[Text extracted at page level]
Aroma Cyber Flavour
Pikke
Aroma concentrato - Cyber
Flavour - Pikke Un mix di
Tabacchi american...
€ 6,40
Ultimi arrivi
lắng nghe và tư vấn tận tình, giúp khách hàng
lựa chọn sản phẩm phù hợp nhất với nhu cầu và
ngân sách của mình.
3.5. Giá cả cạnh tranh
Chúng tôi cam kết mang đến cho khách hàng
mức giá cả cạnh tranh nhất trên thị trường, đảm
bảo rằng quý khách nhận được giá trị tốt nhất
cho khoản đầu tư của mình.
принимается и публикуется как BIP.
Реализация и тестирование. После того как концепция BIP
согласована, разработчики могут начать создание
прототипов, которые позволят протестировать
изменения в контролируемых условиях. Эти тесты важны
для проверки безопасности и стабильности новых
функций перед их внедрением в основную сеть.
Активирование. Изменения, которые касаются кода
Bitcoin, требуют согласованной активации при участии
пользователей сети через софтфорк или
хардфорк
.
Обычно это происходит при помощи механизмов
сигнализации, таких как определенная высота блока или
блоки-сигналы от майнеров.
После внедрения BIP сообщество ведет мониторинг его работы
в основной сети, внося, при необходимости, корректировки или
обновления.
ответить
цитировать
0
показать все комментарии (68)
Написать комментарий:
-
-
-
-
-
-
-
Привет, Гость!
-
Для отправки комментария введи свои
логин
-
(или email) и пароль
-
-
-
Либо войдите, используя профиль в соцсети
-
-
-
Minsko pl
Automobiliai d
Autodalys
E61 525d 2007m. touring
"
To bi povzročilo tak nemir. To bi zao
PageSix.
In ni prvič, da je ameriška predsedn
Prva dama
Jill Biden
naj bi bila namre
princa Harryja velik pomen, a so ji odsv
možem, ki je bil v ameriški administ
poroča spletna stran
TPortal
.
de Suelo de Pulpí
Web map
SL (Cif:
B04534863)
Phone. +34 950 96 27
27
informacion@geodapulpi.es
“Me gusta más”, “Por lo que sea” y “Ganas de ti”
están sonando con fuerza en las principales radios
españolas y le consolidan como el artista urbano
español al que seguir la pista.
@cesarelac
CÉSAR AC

Exercise prompt » Copy out every line of the rows above, character for character, in their original order and with the same line breaks.

Solution for this problem »
Aroma Cyber Flavour
Pikke
Aroma concentrato - Cyber
Flavour - Pikke Un mix di
Tabacchi american...
€ 6,40
Ultimi arrivi
lắng nghe và tư vấn tận tình, giúp khách hàng
lựa chọn sản phẩm phù hợp nhất với nhu cầu và
ngân sách của mình.
3.5. Giá cả cạnh tranh
Chúng tôi cam kết mang đến cho khách hàng
mức giá cả cạnh tranh nhất trên thị trường, đảm
bảo rằng quý khách nhận được giá trị tốt nhất
cho khoản đầu tư của mình.
принимается и публикуется как BIP.
Реализация и тестирование. После того как концепция BIP
согласована, разработчики могут начать создание
прототипов, которые позволят протестировать
изменения в контролируемых условиях. Эти тесты важны
для проверки безопасности и стабильности новых
функций перед их внедрением в основную сеть.
Активирование. Изменения, которые касаются кода
Bitcoin, требуют согласованной активации при участии
пользователей сети через софтфорк или
хардфорк
.
Обычно это происходит при помощи механизмов
сигнализации, таких как определенная высота блока или
блоки-сигналы от майнеров.
После внедрения BIP сообщество ведет мониторинг его работы
в основной сети, внося, при необходимости, корректировки или
обновления.
ответить
цитировать
0
показать все комментарии (68)
Написать комментарий:
-
-
-
-
-
-
-
Привет, Гость!
-
Для отправки комментария введи свои
логин
-
(или email) и пароль
-
-
-
Либо войдите, используя профиль в соцсети
-
-
-
Minsko pl
Automobiliai d
Autodalys
E61 525d 2007m. touring
"
To bi povzročilo tak nemir. To bi zao
PageSix.
In ni prvič, da je ameriška predsedn
Prva dama
Jill Biden
naj bi bila namre
princa Harryja velik pomen, a so ji odsv
možem, ki je bil v ameriški administ
poroča spletna stran
TPortal
.
de Suelo de Pulpí
Web map
SL (Cif:
B04534863)
Phone. +34 950 96 27
27
informacion@geodapulpi.es
“Me gusta más”, “Por lo que sea” y “Ganas de ti”
están sonando con fuerza en las principales radios
españolas y le consolidan como el artista urbano
español al que seguir la pista.
@cesarelac
CÉSAR AC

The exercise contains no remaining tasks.